Epilogue Meurtrier de Petros Markaris. Ed. Seuil Policiers.
Lire Petros Markaris, c’est comprendre la crise Grecque au quotidien.
Ce roman vaut plus qu’une conférence et qu’un commentaire économique : les salaires amputés quelquefois non versés, les chômeurs, les SDF, les immigrés persécutés par les fascistes de l’Aube Dorée, les débrouilles, les économies familiales, les haines qui transpirent et la solidarité familiale.

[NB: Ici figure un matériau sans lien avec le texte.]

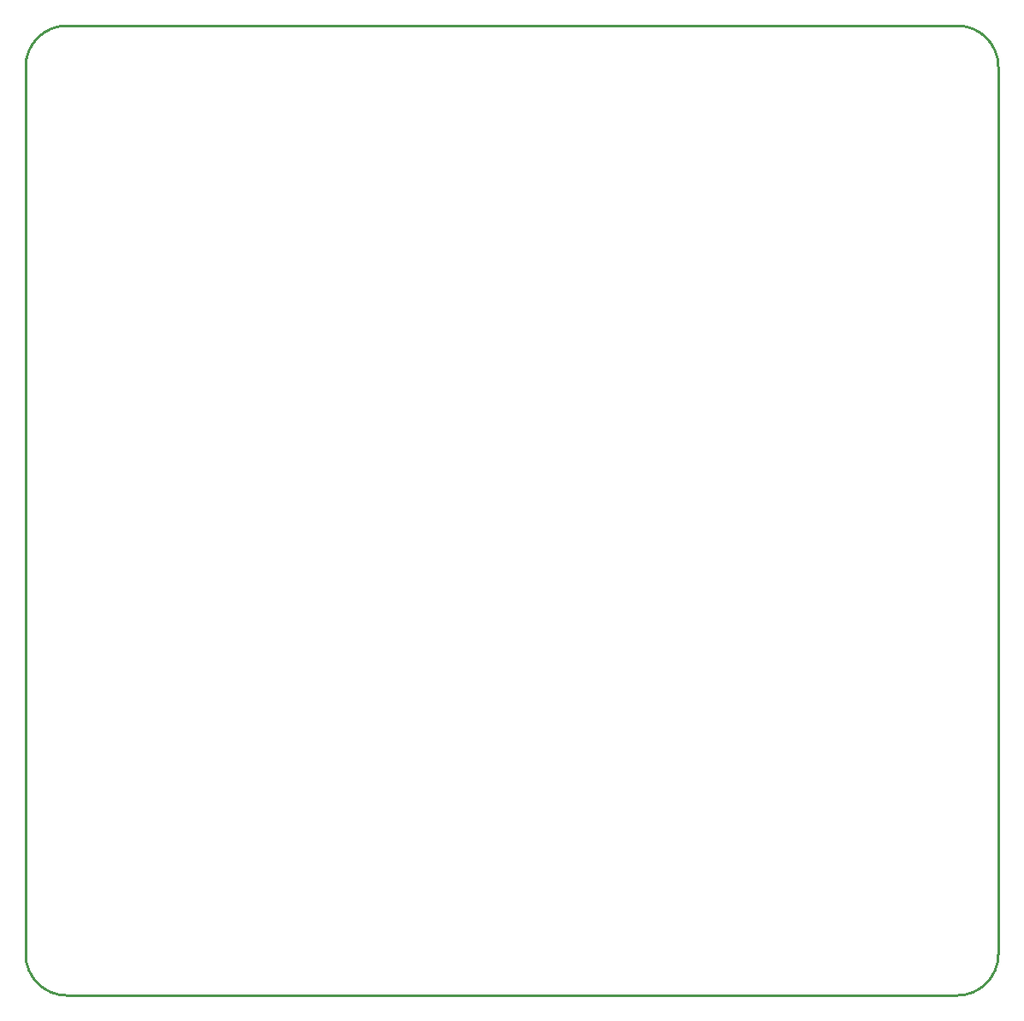
<source format=gm1>
G04*
G04 #@! TF.GenerationSoftware,Altium Limited,Altium Designer,22.0.2 (36)*
G04*
G04 Layer_Color=16711935*
%FSLAX25Y25*%
%MOIN*%
G70*
G04*
G04 #@! TF.SameCoordinates,8DF314AF-FFA0-4F09-AA67-4057F65CF364*
G04*
G04*
G04 #@! TF.FilePolarity,Positive*
G04*
G01*
G75*
%ADD14C,0.01000*%
D14*
X913000Y680500D02*
G03*
X929000Y664500I16000J0D01*
G01*
X1276000D02*
G03*
X1292000Y680500I0J16000D01*
G01*
Y1026536D02*
G03*
X1276036Y1042500I-15964J0D01*
G01*
X929000D02*
G03*
X913000Y1026500I0J-16000D01*
G01*
X929000Y664500D02*
X1276000D01*
X1292000Y680500D02*
Y1026536D01*
X929000Y1042500D02*
X1276036D01*
X913000Y680500D02*
Y1026500D01*
M02*

</source>
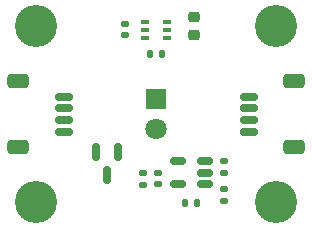
<source format=gts>
%TF.GenerationSoftware,KiCad,Pcbnew,7.0.8-7.0.8~ubuntu22.04.1*%
%TF.CreationDate,2023-11-26T12:39:26-08:00*%
%TF.ProjectId,radial_16mA,72616469-616c-45f3-9136-6d412e6b6963,rev?*%
%TF.SameCoordinates,Original*%
%TF.FileFunction,Soldermask,Top*%
%TF.FilePolarity,Negative*%
%FSLAX46Y46*%
G04 Gerber Fmt 4.6, Leading zero omitted, Abs format (unit mm)*
G04 Created by KiCad (PCBNEW 7.0.8-7.0.8~ubuntu22.04.1) date 2023-11-26 12:39:26*
%MOMM*%
%LPD*%
G01*
G04 APERTURE LIST*
G04 Aperture macros list*
%AMRoundRect*
0 Rectangle with rounded corners*
0 $1 Rounding radius*
0 $2 $3 $4 $5 $6 $7 $8 $9 X,Y pos of 4 corners*
0 Add a 4 corners polygon primitive as box body*
4,1,4,$2,$3,$4,$5,$6,$7,$8,$9,$2,$3,0*
0 Add four circle primitives for the rounded corners*
1,1,$1+$1,$2,$3*
1,1,$1+$1,$4,$5*
1,1,$1+$1,$6,$7*
1,1,$1+$1,$8,$9*
0 Add four rect primitives between the rounded corners*
20,1,$1+$1,$2,$3,$4,$5,0*
20,1,$1+$1,$4,$5,$6,$7,0*
20,1,$1+$1,$6,$7,$8,$9,0*
20,1,$1+$1,$8,$9,$2,$3,0*%
G04 Aperture macros list end*
%ADD10C,3.570000*%
%ADD11R,1.800000X1.800000*%
%ADD12C,1.800000*%
%ADD13RoundRect,0.150000X-0.625000X0.150000X-0.625000X-0.150000X0.625000X-0.150000X0.625000X0.150000X0*%
%ADD14RoundRect,0.250000X-0.650000X0.350000X-0.650000X-0.350000X0.650000X-0.350000X0.650000X0.350000X0*%
%ADD15RoundRect,0.150000X0.625000X-0.150000X0.625000X0.150000X-0.625000X0.150000X-0.625000X-0.150000X0*%
%ADD16RoundRect,0.250000X0.650000X-0.350000X0.650000X0.350000X-0.650000X0.350000X-0.650000X-0.350000X0*%
%ADD17RoundRect,0.135000X-0.185000X0.135000X-0.185000X-0.135000X0.185000X-0.135000X0.185000X0.135000X0*%
%ADD18RoundRect,0.150000X0.512500X0.150000X-0.512500X0.150000X-0.512500X-0.150000X0.512500X-0.150000X0*%
%ADD19RoundRect,0.140000X0.170000X-0.140000X0.170000X0.140000X-0.170000X0.140000X-0.170000X-0.140000X0*%
%ADD20RoundRect,0.135000X0.185000X-0.135000X0.185000X0.135000X-0.185000X0.135000X-0.185000X-0.135000X0*%
%ADD21RoundRect,0.218750X-0.256250X0.218750X-0.256250X-0.218750X0.256250X-0.218750X0.256250X0.218750X0*%
%ADD22RoundRect,0.135000X-0.135000X-0.185000X0.135000X-0.185000X0.135000X0.185000X-0.135000X0.185000X0*%
%ADD23R,0.650000X0.400000*%
%ADD24RoundRect,0.150000X-0.150000X0.587500X-0.150000X-0.587500X0.150000X-0.587500X0.150000X0.587500X0*%
%ADD25RoundRect,0.140000X-0.140000X-0.170000X0.140000X-0.170000X0.140000X0.170000X-0.140000X0.170000X0*%
G04 APERTURE END LIST*
D10*
%TO.C,M1*%
X52540000Y-52540000D03*
%TD*%
%TO.C,M2*%
X72860000Y-52540000D03*
%TD*%
%TO.C,M3*%
X72860000Y-67460000D03*
%TD*%
%TO.C,M4*%
X52540000Y-67460000D03*
%TD*%
D11*
%TO.C,D1*%
X62700000Y-58730000D03*
D12*
X62700000Y-61270000D03*
%TD*%
D13*
%TO.C,J1*%
X54880000Y-58500000D03*
X54880000Y-59500000D03*
X54880000Y-60500000D03*
X54880000Y-61500000D03*
D14*
X51005000Y-57200000D03*
X51005000Y-62800000D03*
%TD*%
D15*
%TO.C,J2*%
X70520000Y-61500000D03*
X70520000Y-60500000D03*
X70520000Y-59500000D03*
X70520000Y-58500000D03*
D16*
X74395000Y-62800000D03*
X74395000Y-57200000D03*
%TD*%
D17*
%TO.C,R1*%
X68427600Y-63982600D03*
X68427600Y-65002600D03*
%TD*%
D18*
%TO.C,U2*%
X66795200Y-65881000D03*
X66795200Y-64931000D03*
X66795200Y-63981000D03*
X64520200Y-63981000D03*
X64520200Y-65881000D03*
%TD*%
D19*
%TO.C,C3*%
X62845200Y-65936000D03*
X62845200Y-64976000D03*
%TD*%
D20*
%TO.C,R3*%
X68427600Y-67360800D03*
X68427600Y-66340800D03*
%TD*%
D21*
%TO.C,L1*%
X65862200Y-51739700D03*
X65862200Y-53314700D03*
%TD*%
D22*
%TO.C,R2*%
X65150200Y-67481000D03*
X66170200Y-67481000D03*
%TD*%
D19*
%TO.C,C1*%
X60071000Y-53312000D03*
X60071000Y-52352000D03*
%TD*%
D23*
%TO.C,U1*%
X61727000Y-52197000D03*
X61727000Y-52847000D03*
X61727000Y-53497000D03*
X63627000Y-53497000D03*
X63627000Y-52847000D03*
X63627000Y-52197000D03*
%TD*%
D19*
%TO.C,C4*%
X61620200Y-65941000D03*
X61620200Y-64981000D03*
%TD*%
D24*
%TO.C,Q1*%
X59500000Y-63225000D03*
X57600000Y-63225000D03*
X58550000Y-65100000D03*
%TD*%
D25*
%TO.C,C2*%
X62209800Y-54864000D03*
X63169800Y-54864000D03*
%TD*%
M02*

</source>
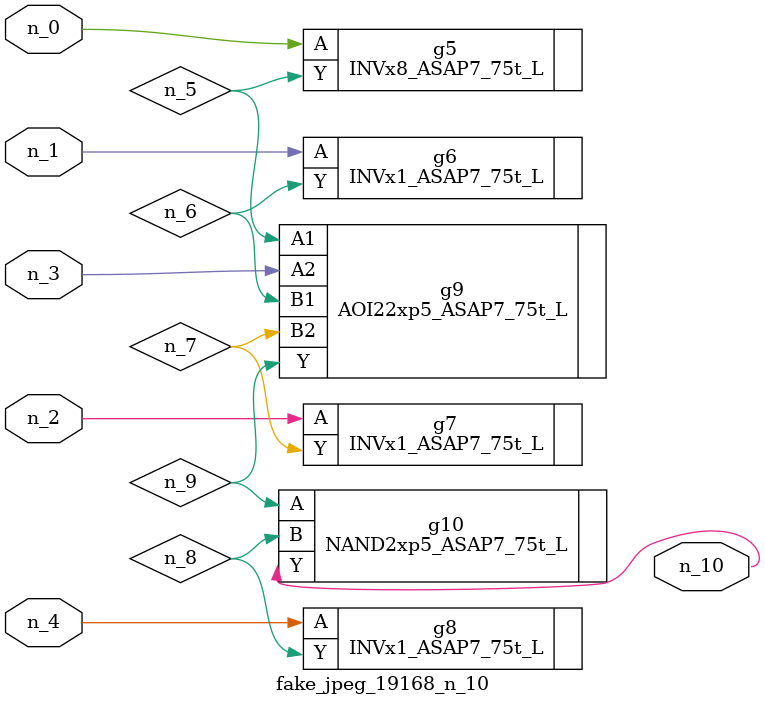
<source format=v>
module fake_jpeg_19168_n_10 (n_3, n_2, n_1, n_0, n_4, n_10);

input n_3;
input n_2;
input n_1;
input n_0;
input n_4;

output n_10;

wire n_8;
wire n_9;
wire n_6;
wire n_5;
wire n_7;

INVx8_ASAP7_75t_L g5 ( 
.A(n_0),
.Y(n_5)
);

INVx1_ASAP7_75t_L g6 ( 
.A(n_1),
.Y(n_6)
);

INVx1_ASAP7_75t_L g7 ( 
.A(n_2),
.Y(n_7)
);

INVx1_ASAP7_75t_L g8 ( 
.A(n_4),
.Y(n_8)
);

AOI22xp5_ASAP7_75t_L g9 ( 
.A1(n_5),
.A2(n_3),
.B1(n_6),
.B2(n_7),
.Y(n_9)
);

NAND2xp5_ASAP7_75t_L g10 ( 
.A(n_9),
.B(n_8),
.Y(n_10)
);


endmodule
</source>
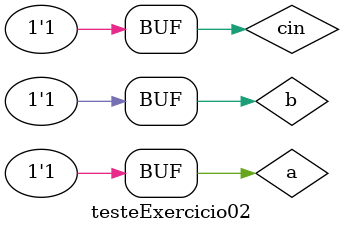
<source format=v>
module Exercicio02(cout, s, cin, a, b);
	output cout, s;
	input cin, a, b;
	wire t1, t2, t3;
	meiaSoma MS1 (t2, t1, a, b);
	meiaSoma MS2 (t3, s, t1, cin);
	or OR1 (cout, t3, t2);
endmodule

module meiaSoma(cout, s, a, b);
	output cout, s;
	input a, b;
	xor XOR1 (s, a, b);
	and AND1 (cout, a, b);
endmodule

module testeExercicio02;
	reg cin, a, b;
	wire cout, s;

	Exercicio02 FULLADDER(cout, s, cin, a, b);

	initial begin
		cin = 0;
		a = 0;
		b = 0;
	end

	initial begin

		$display("Exercicio 02 - Douglas Borges - 417889");
		$display("Circuito Somador Completo\n");

		#1 $display("  a + b + Cin  =  Cout Soma");
		#1 $monitor("  %b   %b    %b       %d    %d", a, b, cin, cout, s);

		#1 cin = 0; a = 0; b = 1;
		#1 cin = 0; a = 1; b = 0;
		#1 cin = 0; a = 1; b = 1;
		#1 cin = 1; a = 0; b = 0;
		#1 cin = 1; a = 0; b = 1;
		#1 cin = 1; a = 1; b = 0;
		#1 cin = 1; a = 1; b = 1;

	end

/*
Exercicio 02 - Douglas Borges - 417889
Circuito Somador Completo

  a + b + Cin  =  Cout Soma
  0   0    0       0    0
  0   1    0       0    1
  1   0    0       0    1
  1   1    0       1    0
  0   0    1       0    1
  0   1    1       1    0
  1   0    1       1    0
  1   1    1       1    1
*/

endmodule
</source>
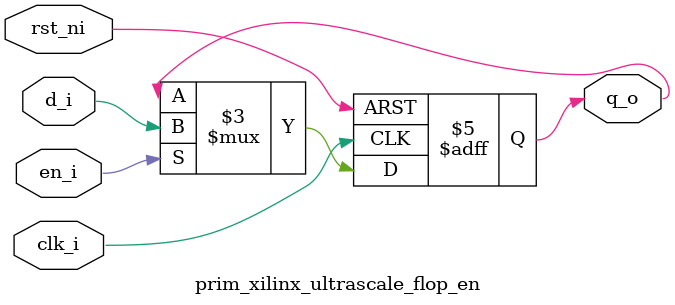
<source format=sv>

`include "prim_assert.sv"

(* DONT_TOUCH = "yes" *)
module prim_xilinx_ultrascale_flop_en #(
  parameter int               Width      = 1,
  // This parmaeter does nothing for prim_xilinx
  parameter bit               EnSecBuf   = 0,
  parameter logic [Width-1:0] ResetValue = 0
) (
  input clk_i,
  input rst_ni,
  input en_i,
  input [Width-1:0] d_i,
  output logic [Width-1:0] q_o
);

  always_ff @(posedge clk_i or negedge rst_ni) begin
    if (!rst_ni) begin
      q_o <= ResetValue;
    end else if (en_i) begin
      q_o <= d_i;
    end
  end

endmodule

</source>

Après « Liquidations à la grecque », « le justicier d’Athènes » et « Pain, Education, Liberté » il a voulu compléter cette trilogie car il estime que « depuis la publication de ces trois romans, la situation s’est assombrie ».
« Qu’il fallait aller plus loin encore et dire à son pays, sans ménagement, les vérités qui dérangent ; Montrer par exemple ;
Que le cancer de l’Aube Dorée a contaminé une partie de la police.
Que les nervis d’extrême droite n’ont pas le monopole du racisme et de la xénophobie.
Que l’administration, largement corrompue, entrave le développement économique du pays.
Que l’enseignement secondaire est si mal en point que les lycéens font des heurs supplémentaires dans des cours privés qui ruinent les parents. »
Sans oublier le système de santé !
On n’est pas obligé de lire l’Ensemble des livres. Chaque roman est une unité mais l’ensemble fait le tour de la question et de l’histoire de la Grèce.